その後、トラウルに仕える侍女たちの様子から、トラウルがこのサンダンスの王だと知った。


事実を知ったニルヴァは、驚くと同時に、愕然とした。


それは、由緒ある国王の弟があのような蛮行を平然と行なっていることに、衝撃を受けたのだ。


(どうして、兄弟でこんなにも違うのだろう……)


トラウルは毎日のように部屋へとやってきては、謝罪を重ねていく。


「ずいぶんと傷が良くなってきているね。本当に良かったよ。それにしても君には辛い思いをさせた。謝っても許されないことはわかっているが、そこは心をほぐしてもらい、謝罪を受け入れて欲しい。ニルヴァ、本当にすまない」


そっとニルヴァの手を取り、真っ直ぐにニルヴァの目を見て、トラウルは真摯に謝罪してくる。


優しさをたたえた、その黒い瞳に見つめられ、ニルヴァは気恥ずかしさで視線を落とした。


そんなニルヴァの様子を見て、トラウルがふふっと笑う。


「ニルヴァ、俺を見ておくれ」


そっとあごを持ち上げて、顔を近づける。


「君の瞳は本当にどこまでも青い。髪も銀色に光っていて、なんという美しさだ。ラドラスが夢中になるのもわかる」


ラドラスの名が出て、ニルヴァは途端に身体を硬くした。その様子を見て、トラウルが苦く笑う。

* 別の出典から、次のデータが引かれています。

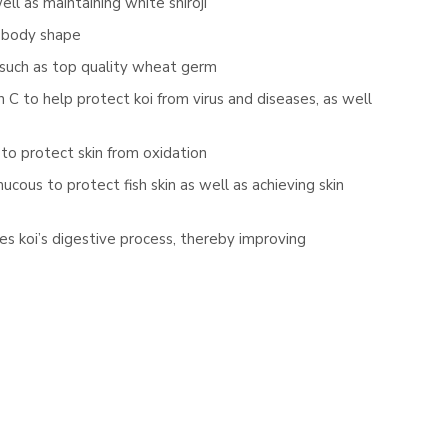
l as maintaining white shiroji
n body shape
 such as top quality wheat germ
 C to help protect koi from virus and diseases, as well
to protect skin from oxidation
ous to protect fish skin as well as achieving skin
ves koi’s digestive process, thereby improving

「大丈夫だよ。ラドラスには君に手を出さぬよう、しっかりと言いつけた」


ニルヴァはこくっとあごを打った。


「……はい。助けていただき、感謝いたします」


すると、涙がぽろぽろと次々に零れ落ちた。ここへきてようやく脅威は去った、そう思えたのだ。心の底からの、安堵、悲しみ、辛さ、諸々が溢れ出てきた。


「涙が、」


トラウルがそっと指を伸ばし、頬を伝う涙を拭う。


「君にとっては辛い涙だと言うのに……その涙で青の宝石がきらきらと輝いて、なんと、吸い込まれそうなくらいに美しい……」


もう大丈夫だよ、優しい声とともに抱き締められ、ニルヴァは背中に回されたトラウルの大きな手の温もりを感じると、心からの安堵とともにそのまま眠ってしまった。